The potential for Executive Function development begins during infancy, progresses throughout childhood and into adolescence, and peaks at approximately 24-30 years of age. These cognitive abilities are essential, as they provide the framework for our ability to form intentional, goal directed behavior in all aspects of our life (i.e., academic, social and emotional). Deficits in these skills are typically manifested in children when there is an increase in academic rigor and personal responsibilities. Frequently, this manifestation occurs with transitions into middle school, high school and/or college.
Recently, I received a phone call from a parent inquiring about Executive Function therapy for her daughter, a senior in high school. The mother had come across an article featured in the Answer Sheet section of the Washington Post titled, Why So Many Bright Kids Fail to Launch in College. She expressed concern that her daughter, who has been accepted into several competitive colleges, shared a number of the same characteristics with the student highlighted in the article. Mom and dad both acknowledged that they have been providing significant academic support for their daughter in the areas of organization, writing assignments and time management during both her junior and current senior year.

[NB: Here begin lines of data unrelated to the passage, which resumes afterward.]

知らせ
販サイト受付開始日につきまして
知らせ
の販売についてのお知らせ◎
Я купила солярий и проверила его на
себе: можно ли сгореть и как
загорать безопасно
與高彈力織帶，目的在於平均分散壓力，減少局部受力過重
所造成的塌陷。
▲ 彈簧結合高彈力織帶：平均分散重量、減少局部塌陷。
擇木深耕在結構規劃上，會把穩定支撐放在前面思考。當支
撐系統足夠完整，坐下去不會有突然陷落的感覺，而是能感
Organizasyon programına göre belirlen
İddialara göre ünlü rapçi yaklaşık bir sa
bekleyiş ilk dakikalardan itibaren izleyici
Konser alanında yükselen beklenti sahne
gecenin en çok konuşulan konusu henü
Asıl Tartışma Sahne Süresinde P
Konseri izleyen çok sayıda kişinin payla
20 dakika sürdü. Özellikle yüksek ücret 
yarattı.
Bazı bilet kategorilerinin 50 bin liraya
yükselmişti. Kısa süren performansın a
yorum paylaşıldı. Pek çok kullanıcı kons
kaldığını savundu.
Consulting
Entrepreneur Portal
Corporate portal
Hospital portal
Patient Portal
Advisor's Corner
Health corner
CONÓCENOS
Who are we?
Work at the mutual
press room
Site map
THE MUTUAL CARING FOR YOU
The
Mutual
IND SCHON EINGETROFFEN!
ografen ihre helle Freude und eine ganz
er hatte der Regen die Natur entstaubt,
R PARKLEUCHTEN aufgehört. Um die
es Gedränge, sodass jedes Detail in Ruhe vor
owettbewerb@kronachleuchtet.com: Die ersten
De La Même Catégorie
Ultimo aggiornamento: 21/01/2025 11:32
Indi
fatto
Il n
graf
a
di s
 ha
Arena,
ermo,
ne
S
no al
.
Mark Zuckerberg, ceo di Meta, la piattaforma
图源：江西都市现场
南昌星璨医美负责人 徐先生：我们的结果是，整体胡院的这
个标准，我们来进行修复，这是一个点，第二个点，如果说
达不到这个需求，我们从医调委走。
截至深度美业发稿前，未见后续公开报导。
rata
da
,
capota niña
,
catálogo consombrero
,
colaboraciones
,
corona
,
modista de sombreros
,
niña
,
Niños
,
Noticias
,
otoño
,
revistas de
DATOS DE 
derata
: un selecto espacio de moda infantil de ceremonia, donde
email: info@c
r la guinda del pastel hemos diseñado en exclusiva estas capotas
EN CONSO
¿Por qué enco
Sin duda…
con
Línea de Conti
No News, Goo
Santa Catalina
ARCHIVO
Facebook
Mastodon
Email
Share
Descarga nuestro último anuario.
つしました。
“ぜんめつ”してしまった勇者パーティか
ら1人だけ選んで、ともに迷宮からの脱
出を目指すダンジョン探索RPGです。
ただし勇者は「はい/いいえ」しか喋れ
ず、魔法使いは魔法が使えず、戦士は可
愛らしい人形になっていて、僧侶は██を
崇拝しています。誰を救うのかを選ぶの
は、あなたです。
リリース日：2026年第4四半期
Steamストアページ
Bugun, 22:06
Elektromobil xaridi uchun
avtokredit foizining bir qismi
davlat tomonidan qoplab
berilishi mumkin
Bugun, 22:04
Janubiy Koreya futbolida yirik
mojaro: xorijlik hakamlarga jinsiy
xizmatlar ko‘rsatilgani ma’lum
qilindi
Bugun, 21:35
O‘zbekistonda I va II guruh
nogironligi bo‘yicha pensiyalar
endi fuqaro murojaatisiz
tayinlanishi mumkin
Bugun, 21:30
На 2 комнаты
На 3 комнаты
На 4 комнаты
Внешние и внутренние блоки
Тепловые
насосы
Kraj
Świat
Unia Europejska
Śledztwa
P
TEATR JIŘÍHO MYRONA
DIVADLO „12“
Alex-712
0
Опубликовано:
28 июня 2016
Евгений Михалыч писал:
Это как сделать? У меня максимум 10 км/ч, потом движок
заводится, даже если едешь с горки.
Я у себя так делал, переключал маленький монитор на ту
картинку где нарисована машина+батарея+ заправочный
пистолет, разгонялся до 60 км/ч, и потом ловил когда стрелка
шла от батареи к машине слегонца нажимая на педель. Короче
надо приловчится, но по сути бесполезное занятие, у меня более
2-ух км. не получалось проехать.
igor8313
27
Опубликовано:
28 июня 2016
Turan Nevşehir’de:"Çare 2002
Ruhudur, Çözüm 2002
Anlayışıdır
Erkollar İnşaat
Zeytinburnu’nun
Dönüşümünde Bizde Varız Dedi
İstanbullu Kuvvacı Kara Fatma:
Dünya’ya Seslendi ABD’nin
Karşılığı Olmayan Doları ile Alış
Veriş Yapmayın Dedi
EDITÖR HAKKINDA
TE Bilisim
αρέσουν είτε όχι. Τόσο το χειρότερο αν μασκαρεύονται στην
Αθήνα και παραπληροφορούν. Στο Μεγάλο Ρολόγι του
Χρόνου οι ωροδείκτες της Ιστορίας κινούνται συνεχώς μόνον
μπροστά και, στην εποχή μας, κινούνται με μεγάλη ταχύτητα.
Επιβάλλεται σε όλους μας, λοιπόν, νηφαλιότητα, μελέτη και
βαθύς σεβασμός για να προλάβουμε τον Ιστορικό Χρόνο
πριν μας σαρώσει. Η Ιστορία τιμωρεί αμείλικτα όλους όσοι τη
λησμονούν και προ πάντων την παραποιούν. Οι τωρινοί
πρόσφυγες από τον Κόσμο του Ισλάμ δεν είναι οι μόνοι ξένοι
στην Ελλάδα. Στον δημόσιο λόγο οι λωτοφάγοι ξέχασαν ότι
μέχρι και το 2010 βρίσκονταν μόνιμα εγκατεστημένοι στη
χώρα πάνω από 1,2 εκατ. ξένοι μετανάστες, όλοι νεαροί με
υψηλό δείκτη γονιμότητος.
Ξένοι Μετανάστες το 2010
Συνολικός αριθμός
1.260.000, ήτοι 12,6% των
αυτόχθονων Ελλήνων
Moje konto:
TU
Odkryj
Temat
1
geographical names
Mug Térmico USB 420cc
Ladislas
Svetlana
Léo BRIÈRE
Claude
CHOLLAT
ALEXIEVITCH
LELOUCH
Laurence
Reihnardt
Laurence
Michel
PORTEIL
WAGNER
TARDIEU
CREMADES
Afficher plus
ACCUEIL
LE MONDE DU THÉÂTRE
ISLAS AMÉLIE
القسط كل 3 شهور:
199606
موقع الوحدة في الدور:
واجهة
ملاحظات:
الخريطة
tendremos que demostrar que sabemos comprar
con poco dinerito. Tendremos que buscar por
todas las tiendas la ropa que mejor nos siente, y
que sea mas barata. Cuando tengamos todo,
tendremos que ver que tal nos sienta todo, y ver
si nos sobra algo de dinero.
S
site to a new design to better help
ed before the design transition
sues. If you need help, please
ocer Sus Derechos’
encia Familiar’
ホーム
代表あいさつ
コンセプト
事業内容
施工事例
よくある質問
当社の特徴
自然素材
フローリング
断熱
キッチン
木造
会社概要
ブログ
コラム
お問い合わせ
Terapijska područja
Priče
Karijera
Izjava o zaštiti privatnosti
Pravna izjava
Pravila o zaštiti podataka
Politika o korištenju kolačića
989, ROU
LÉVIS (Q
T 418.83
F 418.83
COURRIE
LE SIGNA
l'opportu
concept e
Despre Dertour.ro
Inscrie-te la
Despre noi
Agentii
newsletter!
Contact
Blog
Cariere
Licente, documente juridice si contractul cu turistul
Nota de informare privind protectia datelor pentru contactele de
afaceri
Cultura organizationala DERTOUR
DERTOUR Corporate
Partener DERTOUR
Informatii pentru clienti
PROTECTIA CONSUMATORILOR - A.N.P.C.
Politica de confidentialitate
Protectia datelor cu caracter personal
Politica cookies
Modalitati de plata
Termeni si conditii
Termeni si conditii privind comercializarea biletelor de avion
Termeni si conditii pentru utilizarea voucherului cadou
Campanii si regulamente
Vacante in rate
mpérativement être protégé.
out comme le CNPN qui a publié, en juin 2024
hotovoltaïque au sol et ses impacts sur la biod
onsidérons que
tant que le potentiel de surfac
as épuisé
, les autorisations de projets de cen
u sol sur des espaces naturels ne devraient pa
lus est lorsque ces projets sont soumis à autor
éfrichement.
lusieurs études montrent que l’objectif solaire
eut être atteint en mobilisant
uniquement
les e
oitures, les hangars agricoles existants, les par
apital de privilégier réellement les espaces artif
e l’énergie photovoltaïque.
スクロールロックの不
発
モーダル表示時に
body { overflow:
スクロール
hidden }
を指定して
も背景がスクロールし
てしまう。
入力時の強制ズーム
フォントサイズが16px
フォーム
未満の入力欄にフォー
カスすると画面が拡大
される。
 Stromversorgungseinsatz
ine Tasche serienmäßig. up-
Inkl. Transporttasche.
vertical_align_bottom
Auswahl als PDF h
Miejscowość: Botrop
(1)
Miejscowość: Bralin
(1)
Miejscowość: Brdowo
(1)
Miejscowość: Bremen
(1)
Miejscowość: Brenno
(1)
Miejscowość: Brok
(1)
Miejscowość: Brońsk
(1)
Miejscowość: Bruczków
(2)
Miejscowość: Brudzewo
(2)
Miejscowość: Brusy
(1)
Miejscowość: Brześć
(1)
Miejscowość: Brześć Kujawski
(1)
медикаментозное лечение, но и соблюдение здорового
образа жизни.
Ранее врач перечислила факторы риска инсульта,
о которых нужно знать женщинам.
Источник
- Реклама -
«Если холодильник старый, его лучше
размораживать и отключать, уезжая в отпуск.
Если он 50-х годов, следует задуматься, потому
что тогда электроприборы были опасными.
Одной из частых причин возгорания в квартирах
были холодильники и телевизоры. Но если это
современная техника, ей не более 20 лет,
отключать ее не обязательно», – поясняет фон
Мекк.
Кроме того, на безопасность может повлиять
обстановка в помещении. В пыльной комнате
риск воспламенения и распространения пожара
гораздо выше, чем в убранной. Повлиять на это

As students transition from high school to college, they must come equipped with a developed Executive Function skill set so as to effectively adapt to the changes within both their daily life and their academic realm. Specifically, they must learn to utilize unscheduled time and independence and adjust to a curriculum which now includes long term assignments, increased reading volume and linguistically complex oral and written material.
When these high school students lag behind in the development of their Executive Function skills, they are at risk for poor academic performance in college; and as referenced by the author of the article, MacLean Gander, this cohort of students is rapidly growing. The good news is that these students can be helped! Through a well designed intervention program, Speech Langauge Pathologists explicitly teach effective strategies which provide these students with the ability to successfully:
organize their work and daily environment
plan oral and written assignments/projects
improve working memory
The key is to be proactive and initate therapy prior to these academic transitions. The attached Abridged Executive Function Skills Checklist (click here)gives you an opportunity to identify an inventory of your child's strengths and weaknesses specific to this skill set.
The complete checklist can be found in Adam Cox's book, No Mind Left Behind: Understanding and Fostering Executive Control - The Eight Essential Brain Skills Every Child Needs to Thrive; an excellent resource on Executive Function.